WHAT NEEDS TO BE DONE:
Quote word for word everything from the row containing "Total number of" down to the row containing "Count of large", including both of those rows. Leave the pictures out of your answer.

RECORDS TO USE:

#####

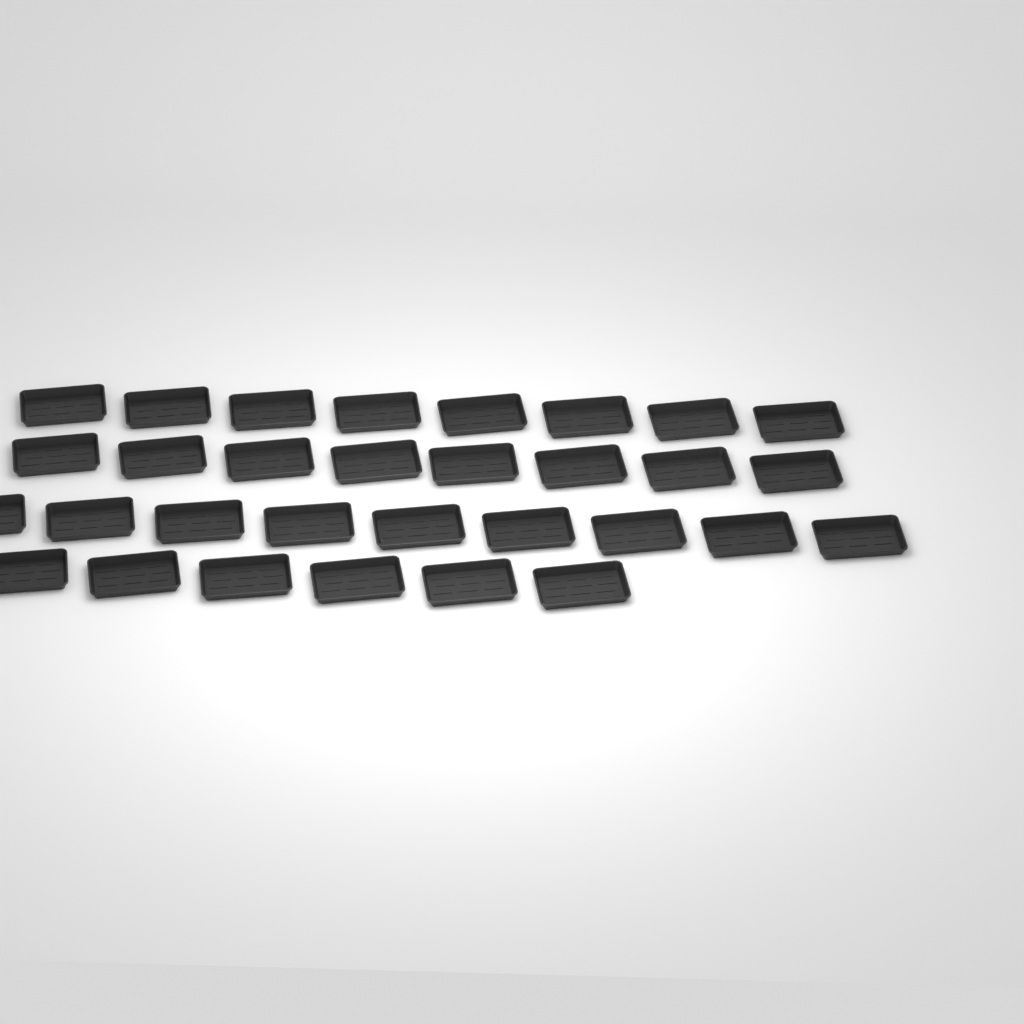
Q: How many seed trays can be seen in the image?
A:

#####

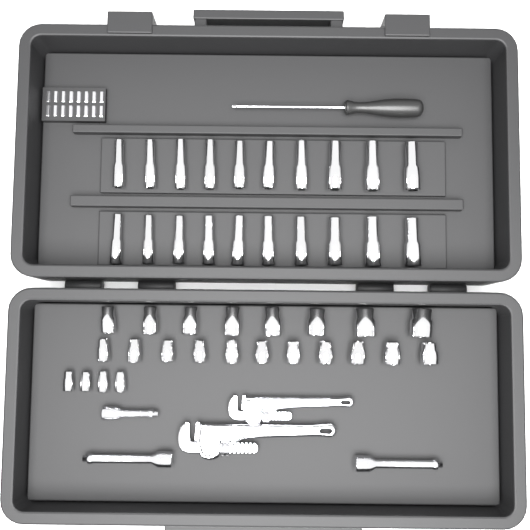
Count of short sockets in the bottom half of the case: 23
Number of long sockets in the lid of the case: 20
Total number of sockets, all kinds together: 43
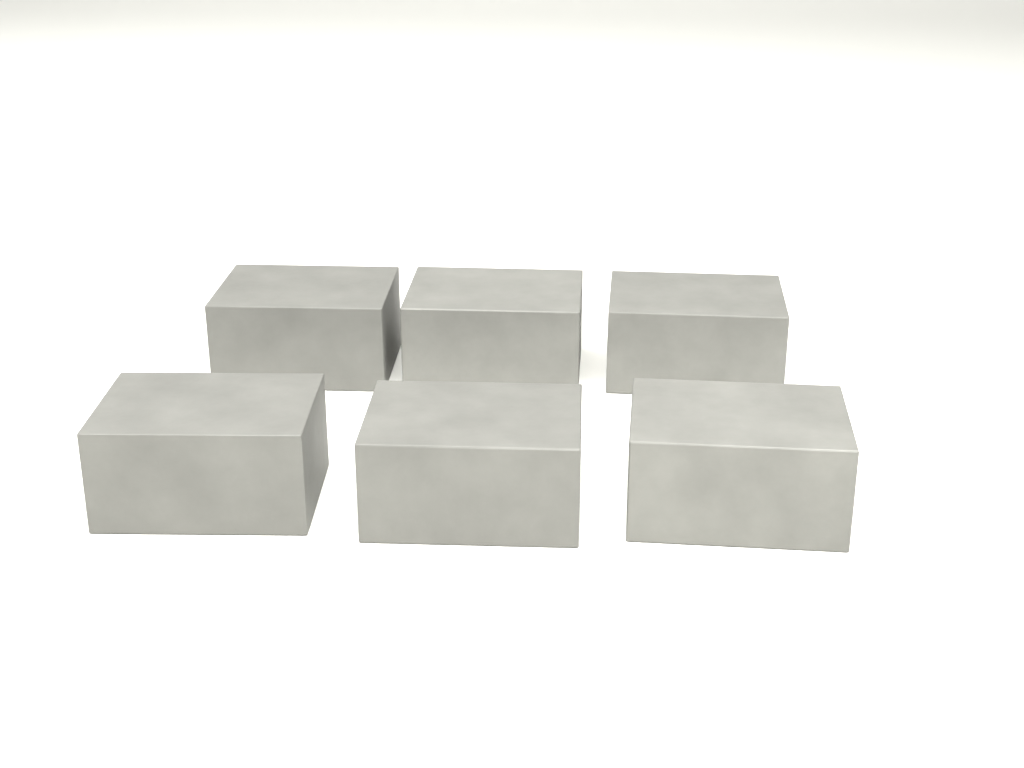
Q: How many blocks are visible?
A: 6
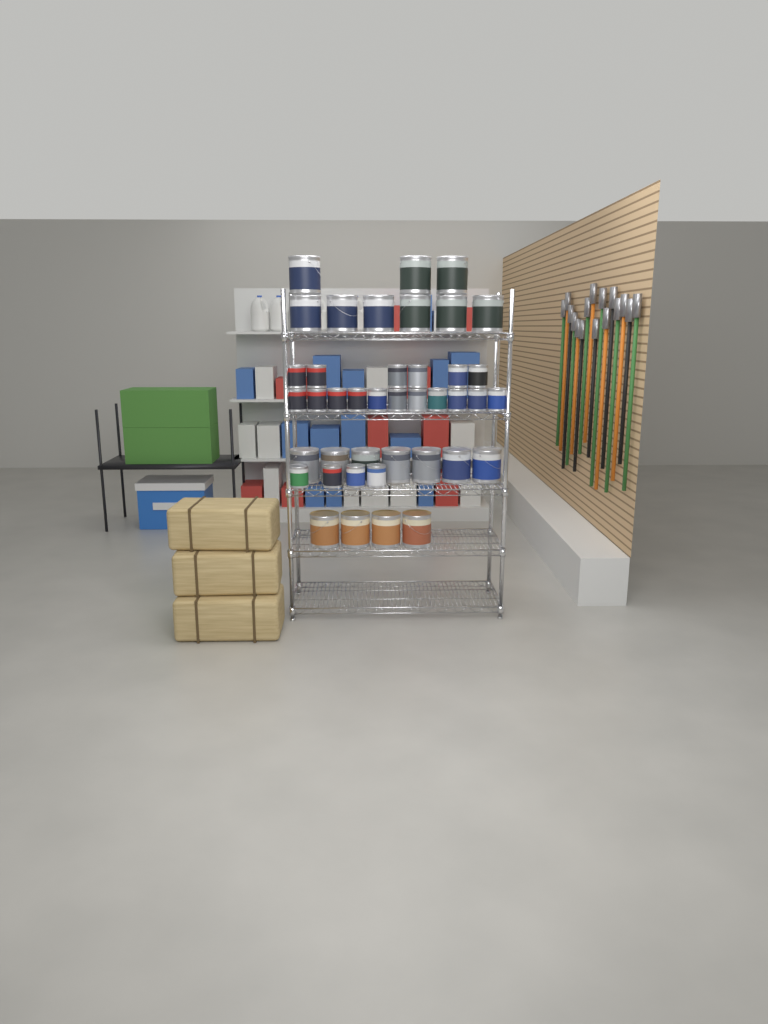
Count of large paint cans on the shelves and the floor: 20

#####

FINAL RESULT:
Total number of sockets, all kinds together: 43
Q: How many blocks are visible?
A: 6
Count of large paint cans on the shelves and the floor: 20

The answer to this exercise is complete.